4 juillet 2015: Grand beau temps mais Antoine nous annonce que cela va changer... il prévoit de quitter déjà le lieu aux alentours de 13h, histoire de ne pas être rattrapé par le mauvais temps. Nous partons en direction du récif de corail afin de faire du masque-tubas. Enchantement total, nous nageons au milieu de poissons de toutes les formes et de toutes les couleurs: poissons perroquet, ange, coffre, mérou, murène et pour finir une petite balade sous-marine aux côtés d'une tortue carrette, le tout en un peu plus d'une heure de barbotage. De quoi me payer le coup de soleil du siècle! Nous quittons les Abrolhos pour l'Etat de Espirito Santo et croisons sur notre chemin un véritable festival de sauts de baleines à bosses... Il y en a partout et nous en dénombrons une bonne centaine durant plus de 3 heures de navigations. Les plus proches sont observées à environs 50-100m. Elles soufflent et sautent de partout au loin et on distingue bien les petits au milieu des adultes. Couché de soleil sublime et dernier saut de baleine dans l'horizon en feu.

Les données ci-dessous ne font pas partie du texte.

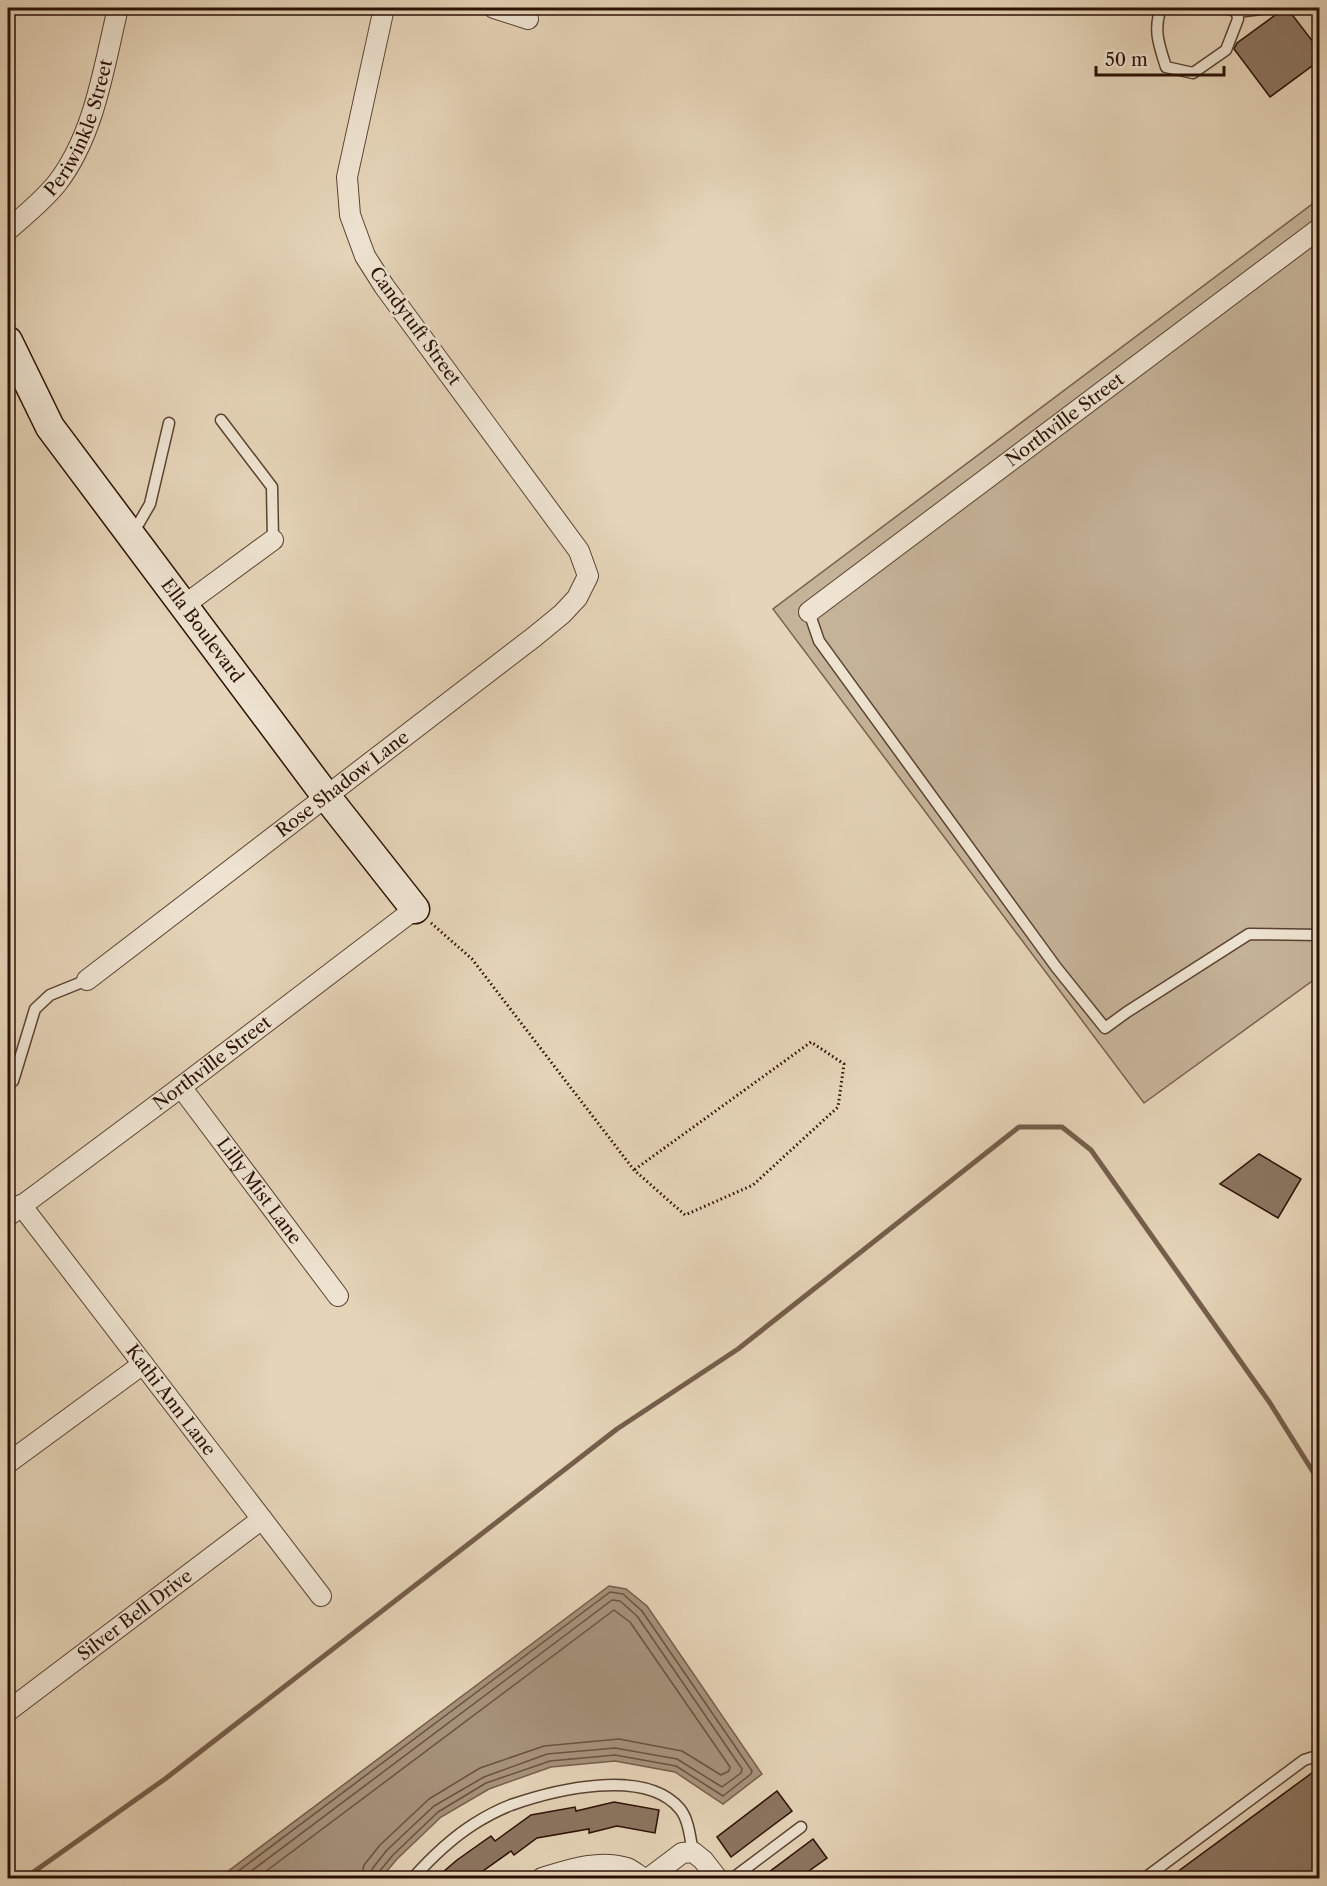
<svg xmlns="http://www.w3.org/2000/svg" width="1327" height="1886" font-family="'Libre Caslon Text',serif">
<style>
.green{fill:#c5b399;stroke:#78624e;stroke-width:1.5}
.water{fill:#a6927b;stroke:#755e4b;stroke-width:1.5}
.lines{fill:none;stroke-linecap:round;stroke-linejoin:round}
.shore{stroke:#685240;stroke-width:1.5}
.stream{stroke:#755e4b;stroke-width:5}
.building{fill:#8c7662;stroke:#2b1104;stroke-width:1.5}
.lane-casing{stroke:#5a4231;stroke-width:13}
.street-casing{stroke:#5a4231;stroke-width:22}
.secondary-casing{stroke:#2b1104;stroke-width:31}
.path{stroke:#2b1104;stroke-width:3;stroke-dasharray:1.5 3;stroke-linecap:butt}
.lane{stroke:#eee3d1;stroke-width:10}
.street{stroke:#eee3d1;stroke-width:20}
.secondary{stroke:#eee3d1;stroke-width:28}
.labels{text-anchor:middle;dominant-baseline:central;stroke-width:5;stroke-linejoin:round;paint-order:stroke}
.street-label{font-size:18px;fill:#2b1104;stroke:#eee3d1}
</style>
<rect width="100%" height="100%" fill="#e5d4b8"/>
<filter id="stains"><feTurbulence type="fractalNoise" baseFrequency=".00333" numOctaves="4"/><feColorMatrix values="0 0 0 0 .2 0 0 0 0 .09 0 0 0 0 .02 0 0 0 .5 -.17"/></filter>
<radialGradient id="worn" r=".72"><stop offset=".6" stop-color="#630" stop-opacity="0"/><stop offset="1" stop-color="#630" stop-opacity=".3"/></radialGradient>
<polygon class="green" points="1319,199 1319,976 1144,1103 773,609"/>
<polygon class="water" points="609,1586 626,1589 647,1606 762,1774 723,1804 675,1772 615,1761 551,1767 489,1789 441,1817 397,1859 381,1878 219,1878"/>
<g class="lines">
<g class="shore">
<polyline points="229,1878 610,1592 623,1594 642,1611 752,1771 751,1774 723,1796 676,1766 615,1755 550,1761 486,1783 438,1812 393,1855 378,1873 377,1878"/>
<polyline points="242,1878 612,1600 620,1601 637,1616 742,1769 741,1773 722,1787 677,1759 615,1748 547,1754 484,1777 434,1806 387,1850 372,1869 370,1878"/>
<polyline points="257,1878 614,1610 630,1622 730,1767 729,1771 721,1775 682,1751 619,1739 544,1746 480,1768 429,1799 380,1845 364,1865 361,1878"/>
</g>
<polyline class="stream" points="25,1878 165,1779 617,1429 738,1349 1019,1127 1062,1127 1091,1150 1270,1403 1320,1483"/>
</g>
<g class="building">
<polygon points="1285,8 1287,8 1320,51 1320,60 1270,97 1234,49 1237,43"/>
<polygon points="1259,1154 1301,1179 1278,1218 1220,1184"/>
<polygon points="1320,1767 1320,1878 1169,1878"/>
<polygon points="777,1791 792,1811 731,1857 717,1837"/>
<polygon points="614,1802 659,1810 655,1833 617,1826 589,1833 589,1829 537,1838 514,1855 511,1851 473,1878 436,1878 457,1860 491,1836 495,1841 531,1815 575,1807 576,1811"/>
<polygon points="813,1839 827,1858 799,1878 761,1878"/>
</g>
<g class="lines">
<defs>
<g id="lane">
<path d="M1161,8C1153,30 1159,45 1166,67L1193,73L1226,50L1238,19L1237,12"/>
<polyline points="1226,8 1237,12 1261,9 1262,8"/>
<polyline points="221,420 272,487 273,540"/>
<polyline points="129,533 139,523 150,504 169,423"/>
<polyline points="809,612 819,641 1056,967 1105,1028 1127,1012 1249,934 1320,935"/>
<polyline points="13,1081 35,1009 50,995 87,980"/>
<path d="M413,1878C430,1859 452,1838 474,1824C485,1817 498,1810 511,1805C554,1790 645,1767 680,1809C689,1820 690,1838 693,1852"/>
<polyline points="733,1878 801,1827"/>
<polyline points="1145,1878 1304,1760 1320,1755"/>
</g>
<g id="street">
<polyline points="494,8 528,19"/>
<path id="s1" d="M8,230C25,215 44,200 58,182C95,133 104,66 118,8"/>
<polyline points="183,606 273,540"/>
<path id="s2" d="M809,612L1320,228"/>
<path id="s3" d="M87,980L534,637L562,614L577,598L588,576L579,551L384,286L365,256L350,215L347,177L384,8"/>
<path id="s4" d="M181,1087L338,1296"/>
<path id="s5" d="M21,1205L321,1596"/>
<path id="s6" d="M8,1216L181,1087L415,909"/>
<polyline points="8,1463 143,1364"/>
<path id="s7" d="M8,1711L262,1519"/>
<path d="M542,1878C568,1870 599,1859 627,1868C632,1870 638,1875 643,1878"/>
<polyline points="649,1878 682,1853 693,1852 703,1860 717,1878"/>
</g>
<g id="secondary">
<path id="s8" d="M8,341L50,427L326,796L415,909"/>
</g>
</defs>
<use href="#lane" class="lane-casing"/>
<use href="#street" class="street-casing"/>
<use href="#secondary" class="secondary-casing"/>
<polyline class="path" points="431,923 472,959 634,1170 685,1215 753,1185 838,1107 844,1064 811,1042 634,1170"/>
<use href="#lane" class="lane"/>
<use href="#street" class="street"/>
<use href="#secondary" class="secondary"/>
</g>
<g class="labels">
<g class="street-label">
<text stroke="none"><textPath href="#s1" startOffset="128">Periwinkle Street</textPath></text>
<text transform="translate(415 326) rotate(54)">Candytuft Street</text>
<text stroke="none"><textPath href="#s2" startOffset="320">Northville Street</textPath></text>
<text stroke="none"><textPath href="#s8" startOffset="350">Ella Boulevard</textPath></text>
<text stroke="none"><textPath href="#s3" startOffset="322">Rose Shadow Lane</textPath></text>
<text stroke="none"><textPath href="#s6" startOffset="255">Northville Street</textPath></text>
<text stroke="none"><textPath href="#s4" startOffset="130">Lilly Mist Lane</textPath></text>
<text stroke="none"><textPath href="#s5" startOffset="246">Kathi Ann Lane</textPath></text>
<text stroke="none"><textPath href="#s7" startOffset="159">Silver Bell Drive</textPath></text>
</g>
</g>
<rect width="1327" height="1886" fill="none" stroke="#e5d4b8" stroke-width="30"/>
<rect x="9" y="9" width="1309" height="1868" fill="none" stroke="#2b1104" stroke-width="3"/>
<rect x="15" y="15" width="1297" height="1856" fill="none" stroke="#2b1104" stroke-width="1.5"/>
<path d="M1096 66v9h128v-9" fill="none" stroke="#2b1104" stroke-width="3"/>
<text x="1105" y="66" font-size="18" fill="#2b1104" stroke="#eee3d1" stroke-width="4.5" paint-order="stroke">50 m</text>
<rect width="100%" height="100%" filter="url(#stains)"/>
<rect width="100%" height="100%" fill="url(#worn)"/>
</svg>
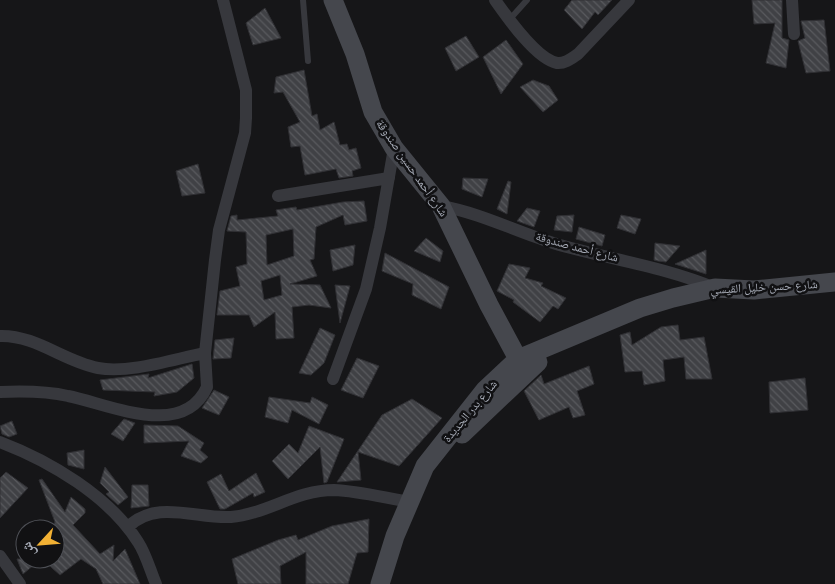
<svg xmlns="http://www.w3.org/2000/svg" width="835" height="584" viewBox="0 0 835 584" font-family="'DM Sans','Noto Naskh Arabic',sans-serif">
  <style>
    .building { fill: url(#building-back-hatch); stroke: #303034; fill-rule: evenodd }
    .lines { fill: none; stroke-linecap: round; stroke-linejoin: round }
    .lane { stroke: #37383d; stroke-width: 6 }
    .street { stroke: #37383d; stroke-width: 12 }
    .secondary { stroke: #45474d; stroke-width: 19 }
    .labels { text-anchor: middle; stroke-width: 5; stroke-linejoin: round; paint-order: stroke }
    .street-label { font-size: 12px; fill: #a8adb8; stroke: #111113 }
  </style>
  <defs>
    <pattern id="building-back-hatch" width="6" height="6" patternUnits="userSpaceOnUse" patternTransform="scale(1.25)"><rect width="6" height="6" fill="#404145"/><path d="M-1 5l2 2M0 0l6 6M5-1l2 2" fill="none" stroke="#595a5e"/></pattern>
  </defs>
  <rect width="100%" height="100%" fill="#161618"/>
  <path class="building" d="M572 0H612L598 15 595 12 582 29 564 10Z
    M752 0H782V38L789 40 786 68 766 63 775 23 754 24Z
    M265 8 281 38 253 45 246 23Z
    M824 20 830 71 806 73 798 41 805 38 801 21Z
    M466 36 479 57 456 71 445 48Z
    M506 40 523 64 501 94 483 57Z
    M304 70 312 116 317 114 320 130 334 122 340 145 347 144 349 150 356 148 361 168 352 171 353 176 339 178 336 169 305 175 300 146 291 147 288 127 300 122 283 92 274 93 276 77Z
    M533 80 549 86 558 100 543 112 520 87Z
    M198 164 205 193 182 196 176 171Z
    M463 178 488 179 482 197 462 189Z
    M508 181 511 182 507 214 497 209Z
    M364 201 367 221 345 225 343 215 316 227 314 259 310 260 317 276 290 284 320 285 331 308 309 305 292 307 294 338 276 339 275 312 254 327 249 315H217L220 291 240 286 236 267 247 264 246 232 227 231 231 216 237 215V220L278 216 276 210 296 207 297 210 343 202ZM293 229 294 256 267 265 266 235ZM280 275 282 295 264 300 261 281Z
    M527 208 540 211 534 227 517 221Z
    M574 215 572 232 554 230 557 216Z
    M621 215 641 219 635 234 617 228Z
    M579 227 605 235 602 246 576 239Z
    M426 238 443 251 440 262 414 251Z
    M655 243 680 246 666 262 658 261 654 260Z
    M355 245 353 265 333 271 330 250Z
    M706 250V274L675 264Z
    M385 253 449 287 441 309 412 295 413 284 382 271Z
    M509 264 530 268 525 278 543 283 541 286 566 298 558 309 553 306 540 322 513 302 514 300 497 291Z
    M335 285 350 286 340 323Z
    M678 325 680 340 704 337 712 379H686L684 357 663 360 665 381 644 385 642 371 625 372 620 335 630 332 632 345 661 327Z
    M320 328 335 335 324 363 311 375 299 373Z
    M234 338 231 358 213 359 215 340Z
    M357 358 379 366 363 398 341 390Z
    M192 364 194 378 177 392 154 396 155 392 103 390 100 380 149 374 148 378Z
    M589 366 594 384 577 391 585 415 573 418 569 407 539 420 524 391 541 375 544 384Z
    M805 378 808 410 770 413 769 382Z
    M214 390 229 397 219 415 202 408Z
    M269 397 310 403 312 397 328 405 319 424 292 410 288 423 265 417Z
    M412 399 442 418 399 466 358 452 361 480 337 482 382 415Z
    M124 419 135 423 123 441 111 434Z
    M12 421 17 434 9 437 2 434 0 426Z
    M144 425 178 426 204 443 200 450 208 457 201 463 181 456 189 441 144 443Z
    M309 426 344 439 327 482 324 483 320 447 288 479 272 461 289 444 298 453Z
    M84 450V469L68 465 67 453Z
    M105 467 128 497 118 505 106 494 109 492 100 483Z
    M6 472 28 488 0 518V478Z
    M256 473 265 492 254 497 253 493 225 509H220L207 482 221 474 229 491Z
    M42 479 65 512 71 497 85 509V513L73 525 100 554 114 545 113 561 125 549 140 584H103L96 569 81 559 60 575 42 559H55V529H52L55 522 39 480Z
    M132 485H148L149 506 131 508Z
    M369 519 368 552 357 553 348 584H306V552L280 566 281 584H238L232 559 278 540 296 535 298 540 332 526Z
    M17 559H41L23 574Z"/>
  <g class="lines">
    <path class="lane" d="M303 0 308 61
      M509 20 527 0"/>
    <path class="street" d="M495 0C507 17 536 59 557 63 565 64 572 58 578 54L629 0
      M792 0 794 34
      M278 196 389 178
      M441 206C480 213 515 231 553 243 607 259 662 266 715 288
      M0 336C36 335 63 361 98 368 129 374 174 359 205 353
      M333 379 366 289 380 228 394 148
      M0 392C23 391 46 391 68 396 109 404 183 440 207 387L205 353 215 260 219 230 245 133 246 118V90L223 0
      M0 442C50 461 109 496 138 542 146 554 150 570 156 584
      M128 527C156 499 196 519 231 517 267 514 296 490 334 490 359 491 385 498 410 502
      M0 556 20 584"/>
    <path class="secondary" d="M333 0 355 54 373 112 394 148 441 206 489 305 518 359 528 370
      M462 434 538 362
      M380 584 395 536 425 466 485 390 518 359 640 308 673 298 715 288 754 290 835 282"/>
  </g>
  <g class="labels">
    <g class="street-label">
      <text transform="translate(412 168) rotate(55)" y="4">شارع أحمد حسين صندوقة</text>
      <text transform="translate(577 247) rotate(15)" y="4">شارع أحمد صندوقة</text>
      <text transform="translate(764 287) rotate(-3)" y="4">شارع حسن خليل القيسي</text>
      <text transform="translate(470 411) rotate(-50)" y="4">شارع بدر الجديدة</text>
    </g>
  </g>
  <g transform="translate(40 544) rotate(244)"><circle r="24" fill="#111113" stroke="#4d4f55"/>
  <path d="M0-4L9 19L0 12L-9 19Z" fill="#f2b134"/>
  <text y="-8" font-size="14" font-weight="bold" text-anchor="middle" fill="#a8adb8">ش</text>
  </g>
</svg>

5 juillet 2015: Le tanguage du bateau me réveille à 4 heures du matin. C'est l'horreur, j'ai l'impression que Fleur va se rompre sous les coups de boutoir de la houle. Sur le pont Antoine me rassure, rien que du très normal, un vent de force 6 - 7 et de belles vagues qui nous ralentissent considérablement, nous ne faisons plus que du 3 nœud! Je réussi quelques dessins dans la "tourmente" et vomis le peu qu'il me reste par dessus bord. Journée pénible. Nous finirons par nous abriter à Barra do Riacho dans l'état de Espirito Santo, un port industriel bien moche et bien gris ou d'immense cargos viennent décharger ou charger leur marchandise. Retour à une certaine réalité contemporaine...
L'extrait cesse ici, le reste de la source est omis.